Cartelli da inventare, striscioni da scrivere, dettagli logistici da sistemare, Non una di meno è arrivata all’appuntamento con l’emozione di chi si prepara a lungo per poi andare in scena.

Perché lo sciopero dell’8 marzo non è soltanto un momento di sottrazione da ogni forma di lavoro, ma anche un modo per riappropriarsi dello spazio pubblico e invaderlo con una marea di corpi imprevisti.

E questo è successo ieri a Milano, a partire dalle 9 del mattino quando Non una di meno si è unita alle lavoratrici di Condé Nast in sciopero poiché l’azienda ha scelto proprio l’8 marzo per mettere 5 di loro in cassa integrazione a 0 ore. Dopo la chiusura di 4 testate questa estate, infatti, Condè Nast si è rifiutata di ricollocare le giornaliste: 5 su una redazione di 103 persone.

Alla solidarietà delle colleghe e dei colleghi si è aggiunta quella Non una di meno, che ha dato corpo al #wetoogether in un presidio fuori dall’azienda che si è trasformato in un piccolo corteo che ha raggiunto il concentramento delle studenti e del mondo della formazione.

Nel corso della mattina migliaia di giovani ragazze (e ragazzi) hanno attraversato in corteo il centro di Milano, blindato per l’arrivo dei tifosi dell’Arsenal.
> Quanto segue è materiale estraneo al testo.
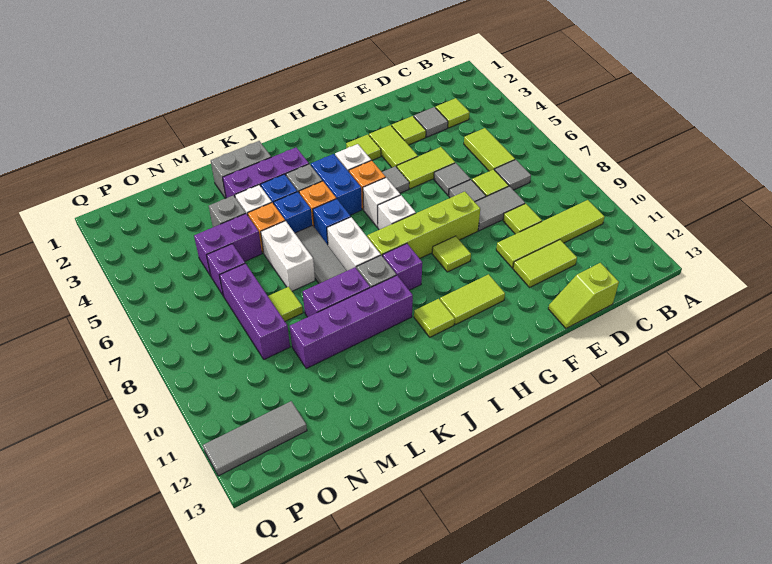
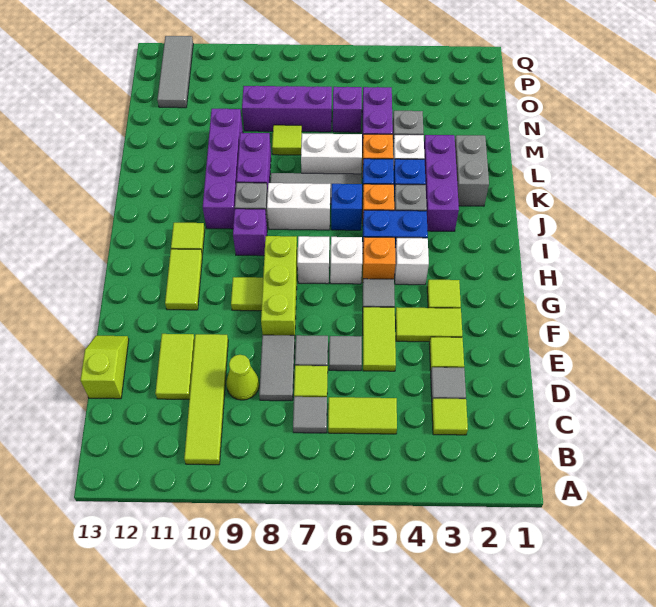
lime 1x1 tile [503,204,542,234] -> lime 1x1 cone [226,355,259,400]
lime 1x4 brick [367,192,480,258] -> lime 1x3 brick [261,236,298,338]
Le studenti (ma non solo) hanno circumnavigato transenne e divieti con rabbia ed allegria per denunciare l’impianto sessista della cultura che si insegna a scuola e per rivendicare la propria autodeterminazione. In queste settimane Non una di meno ha incontrato moltissime scuole milanesi per raccontare dello sciopero, del Piano femminista, della violenza di genere e in ogni scuola abbiamo visto accendersi l’interesse delle molte (e molti) che si sono sentiti chiamati in causa in prima persona: abbiamo raccolto storie di molestie durante l’alternanza scuola lavoro, di fidanzati gelosi che controllano i telefoni, di rientri a casa di notte allungando l’orecchio ai passi dietro di sé. Questi racconti ci testimoniano del permanere del sessismo e del patriarcato, ma la piazza piena di ieri è la rappresentazione migliore di una reazione che sa farsi collettiva e dirompente.

Il corteo si è concluso al parco della Guastalla, complice anche il primo sole dopo molti giorni, con un pranzo in solidarietà con le lavoratrici delle pulizie del Grand Hotel et de Milan che da mesi sono in lotta per denunciare le loro condizioni di lavoro. L’hotel, infatti, ha esternalizzato le pulizie e l’Hiv che ha vinto un appalto al ribasso impone alle lavoratrici di pulire 10/12 stanze nel tempo in cui ne pulivano 8 e se non riescono a farlo le obbliga a straordinari non pagati. Una forma contemporanea di cottimo a cui si aggiunge la totale assenza di pause (a parte 30 minuti non pagati per mangiare).

Mentre scrivo non so come si concluderà la giornata e come sarà il corteo della sera, ma anche solo a partire dalle connessioni e gli intrecci di solidarietà della mattina si può dire che la marea continua. E anche le numerose polemiche sull’adesione allo sciopero da parte delle lavoratrici e dei lavoratori dei trasporti non fanno che confermare la necessità di uno sciopero femminista. Da più parti, infatti, si è ribadito che lo sciopero dei trasporti penalizza le donne, mettendo in luce come il carico del lavoro di cura rimanga sulle loro spalle, ma anche come sempre più spesso i lavori precari costringano le donne a spostamenti frenetici. Certo, il primo sentimento che emerge da queste polemiche è quello del disagio causato dallo sciopero, ma penso che le piazze piene di questo 8 marzo lo trasformino in voglia di esserci al prossimo, per riprendersi il proprio tempo e spostarsi nella città al proprio ritmo.

Non una di meno, in fondo, è una grande danza collettiva in cui ognuna trova il suo passo in una direzione comune: inseguire il proprio desiderio per essere vive e felici.